Task goal:
Reproduce the full listing as it stands. Images do not belong in the copy.

Data for review:

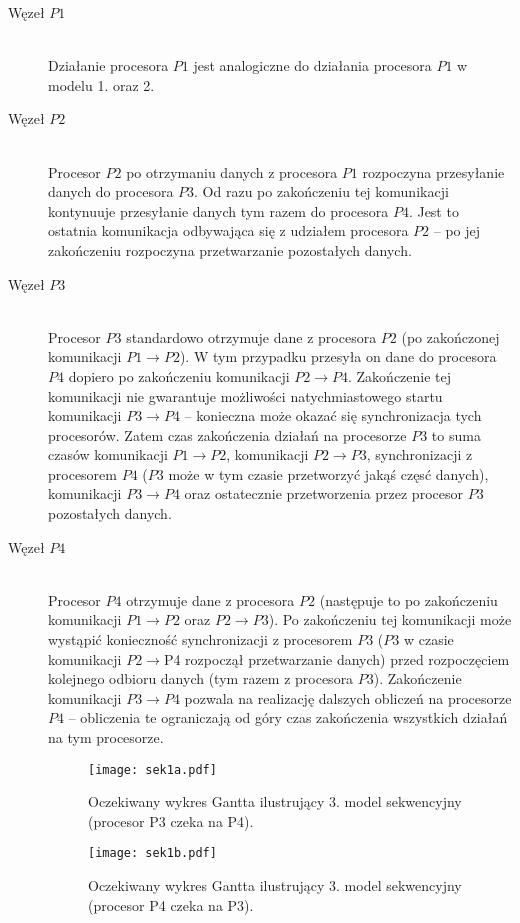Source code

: \begin{description}

\item[Węzeł $P1$] \hfill \\

Działanie procesora $P1$ jest analogiczne do działania procesora $P1$ w modelu 1. oraz 2.

\item[Węzeł $P2$] \hfill \\

Procesor $P2$ po otrzymaniu danych z procesora $P1$ rozpoczyna przesyłanie danych do procesora $P3$. Od razu po zakończeniu tej komunikacji kontynuuje przesyłanie danych tym razem do procesora $P4$. Jest to ostatnia komunikacja odbywająca się z udziałem procesora $P2$ -- po jej zakończeniu rozpoczyna przetwarzanie pozostałych danych.
 
\item[Węzeł $P3$] \hfill \\

Procesor $P3$ standardowo otrzymuje dane z procesora $P2$ (po zakończonej komunikacji $P1 \to P2$). W tym przypadku przesyła on dane do procesora $P4$ dopiero po zakończeniu komunikacji $P2 \to P4$. Zakończenie tej komunikacji nie gwarantuje możliwości natychmiastowego startu komunikacji $P3 \to P4$ -- konieczna może okazać się synchronizacja tych procesorów. Zatem czas zakończenia działań na procesorze $P3$ to suma czasów komunikacji $P1 \to P2$, komunikacji $P2 \to P3$, synchronizacji z procesorem $P4$ ($P3$ może w tym czasie przetworzyć jakąś częsć danych), komunikacji $P3 \to P4$ oraz ostatecznie przetworzenia przez procesor $P3$ pozostałych danych.

\item[Węzeł $P4$] \hfill \\

Procesor $P4$ otrzymuje dane z procesora $P2$ (następuje to po zakończeniu komunikacji $P1 \to P2$ oraz $P2 \to P3$). Po zakończeniu tej komunikacji może wystąpić konieczność synchronizacji z procesorem $P3$ ($P3$ w czasie komunikacji $P2 \to $P4 rozpoczął przetwarzanie danych) przed rozpoczęciem kolejnego odbioru danych (tym razem z procesora $P3$). Zakończenie komunikacji $P3 \to P4$ pozwala na realizację dalszych obliczeń na procesorze $P4$ -- obliczenia te ograniczają od góry czas zakończenia wszystkich działań na tym procesorze. 

\begin{figure}[H]
\centering
\texttt{[image: sek1a.pdf]}
\caption{Oczekiwany wykres Gantta ilustrujący 3. model sekwencyjny (procesor P3 czeka na P4).}
\label{fig:seq3a}
\end{figure}

\begin{figure}[H]
\centering
\texttt{[image: sek1b.pdf]}
\caption{Oczekiwany wykres Gantta ilustrujący 3. model sekwencyjny (procesor P4 czeka na P3).}
\label{fig:seq3b}
\end{figure}

\end{description}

Your response:
Source code

: \begin{description}

\item[Węzeł $P1$] \hfill \\

Działanie procesora $P1$ jest analogiczne do działania procesora $P1$ w modelu 1. oraz 2.

\item[Węzeł $P2$] \hfill \\

Procesor $P2$ po otrzymaniu danych z procesora $P1$ rozpoczyna przesyłanie danych do procesora $P3$. Od razu po zakończeniu tej komunikacji kontynuuje przesyłanie danych tym razem do procesora $P4$. Jest to ostatnia komunikacja odbywająca się z udziałem procesora $P2$ -- po jej zakończeniu rozpoczyna przetwarzanie pozostałych danych.
 
\item[Węzeł $P3$] \hfill \\

Procesor $P3$ standardowo otrzymuje dane z procesora $P2$ (po zakończonej komunikacji $P1 \to P2$). W tym przypadku przesyła on dane do procesora $P4$ dopiero po zakończeniu komunikacji $P2 \to P4$. Zakończenie tej komunikacji nie gwarantuje możliwości natychmiastowego startu komunikacji $P3 \to P4$ -- konieczna może okazać się synchronizacja tych procesorów. Zatem czas zakończenia działań na procesorze $P3$ to suma czasów komunikacji $P1 \to P2$, komunikacji $P2 \to P3$, synchronizacji z procesorem $P4$ ($P3$ może w tym czasie przetworzyć jakąś częsć danych), komunikacji $P3 \to P4$ oraz ostatecznie przetworzenia przez procesor $P3$ pozostałych danych.

\item[Węzeł $P4$] \hfill \\

Procesor $P4$ otrzymuje dane z procesora $P2$ (następuje to po zakończeniu komunikacji $P1 \to P2$ oraz $P2 \to P3$). Po zakończeniu tej komunikacji może wystąpić konieczność synchronizacji z procesorem $P3$ ($P3$ w czasie komunikacji $P2 \to $P4 rozpoczął przetwarzanie danych) przed rozpoczęciem kolejnego odbioru danych (tym razem z procesora $P3$). Zakończenie komunikacji $P3 \to P4$ pozwala na realizację dalszych obliczeń na procesorze $P4$ -- obliczenia te ograniczają od góry czas zakończenia wszystkich działań na tym procesorze. 

\begin{figure}[H]
\centering
\texttt{[image: sek1a.pdf]}
\caption{Oczekiwany wykres Gantta ilustrujący 3. model sekwencyjny (procesor P3 czeka na P4).}
\label{fig:seq3a}
\end{figure}

\begin{figure}[H]
\centering
\texttt{[image: sek1b.pdf]}
\caption{Oczekiwany wykres Gantta ilustrujący 3. model sekwencyjny (procesor P4 czeka na P3).}
\label{fig:seq3b}
\end{figure}

\end{description}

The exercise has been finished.